Fitch downgrades Chicago bond ratings

Fitch Ratings downgraded Chicago’s bond ratings because of its overwhelming pension debt, which now sits at about $19.5 billion, and its inability to come up with a solution to the problem.

Fitch dropped the city’s rating from AA- to A- on $8 billion in general obligation bonds, which are backed by property taxes. It also dropped the rating on $497.3 million in sales tax bonds to A- from AA-, and to BBB+ from A+ on $200 million in commercial paper notes.

Fitch noted in its report that even though the city has made recent improvements in other aspects of its credit profile, the budget is still tight.

The move comes as the leaders of the Illinois General Assembly are working on a deal to end the state’s pension crisis after months of political wrangling have failed to produce a solution.

“Pension stress exacerbates the already weak debt profile, which features above-average debt burden and slow payout,” Fitch said. The agency added that there are several overlapping area governments that also have underfunded pension systems, which will require some measure of increased funding, presenting a stacked burden on residents and taxpayers.

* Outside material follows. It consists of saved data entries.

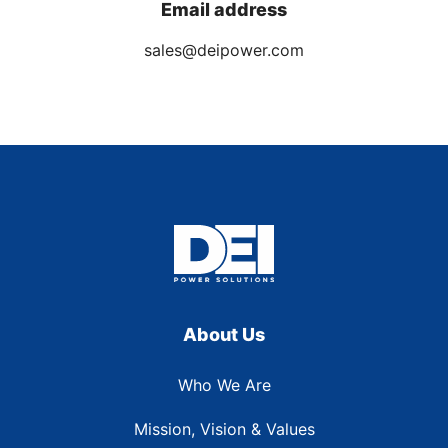
Email address
sales@deipower.com
About Us
Who We Are
Mission, Vision & Values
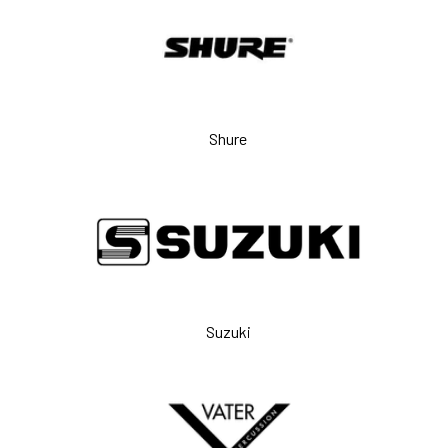
Shure
Suzuki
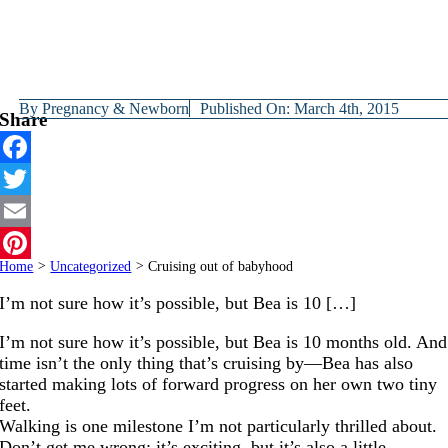
By
Pregnancy & Newborn
Published On: March 4th, 2015
Share
Facebook
Twitter
Email
Home
>
Uncategorized
>
Cruising out of babyhood
Pinterest
I’m not sure how it’s possible, but Bea is 10 […]
I’m not sure how it’s possible, but Bea is 10 months old. And
time isn’t the only thing that’s cruising by—Bea has also
started making lots of forward progress on her own two tiny
feet.
Walking is one milestone I’m not particularly thrilled about.
Don’t get me wrong; it’s exciting, but it’s also a little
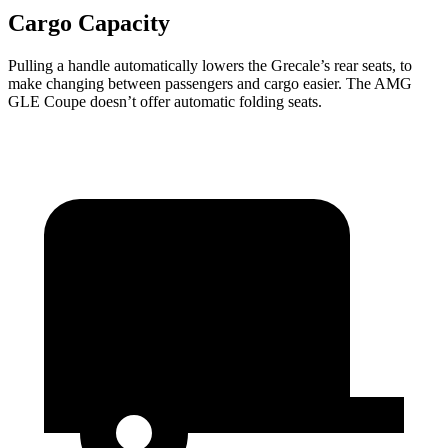
Cargo Capacity
Pulling a handle automatically lowers the Grecale’s rear seats, to
make changing between passengers and cargo easier. The AMG
GLE Coupe doesn’t offer automatic folding seats.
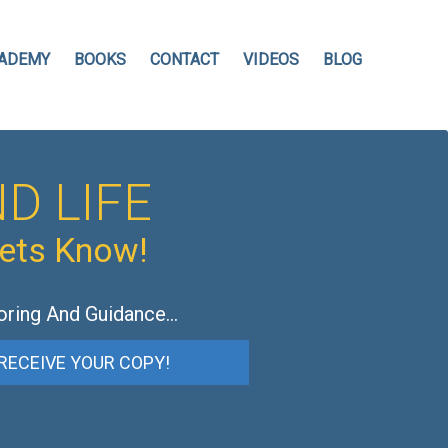
ADEMY
BOOKS
CONTACT
VIDEOS
BLOG
D LIFE
hets Know!
oring And Guidance…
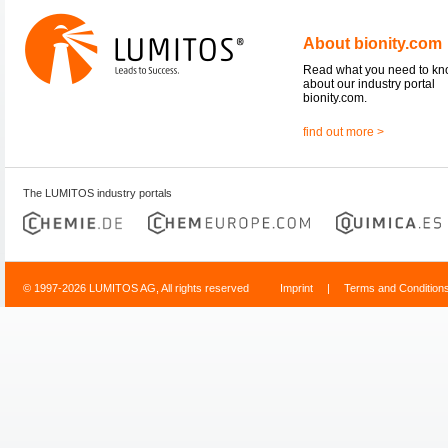
About bionity.com
Read what you need to k
about our industry portal
bionity.com.
find out more >
The LUMITOS industry portals
© 1997-2026 LUMITOS AG, All rights reserved
Imprint
|
Terms and Condition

To maintain its new A- rating, Chicago must implement an attainable plan to put all city pension plans on a clear path toward adequate funding, Fitch said. It believes a pension solution that enhances funding levels while preserving sustainable budgetary balance is necessary to stabilize the city’s credit. If the city doesn’t take steps to avoid the looming pension cost increases scheduled for 2016, it will have a negative impact on the city’s rating, the agency concluded.

State law requires dramatically increased annual funding requirements for two of the city's four pension systems beginning in 2016, which would need to be addressed in the fiscal 2015 budget. The new formula requires a contribution that would be sufficient to bring both the police and fire systems to 90 percent funded by 2040.

The city estimates the resulting annual requirement will rise by $580 million as a result, an amount that will raise carrying costs to above-average levels, potentially crowding-out other city spending priorities. Legislation to delay the implementation and require property tax increases to fund it has been introduced, but the legislature has not acted on it, Fitch said.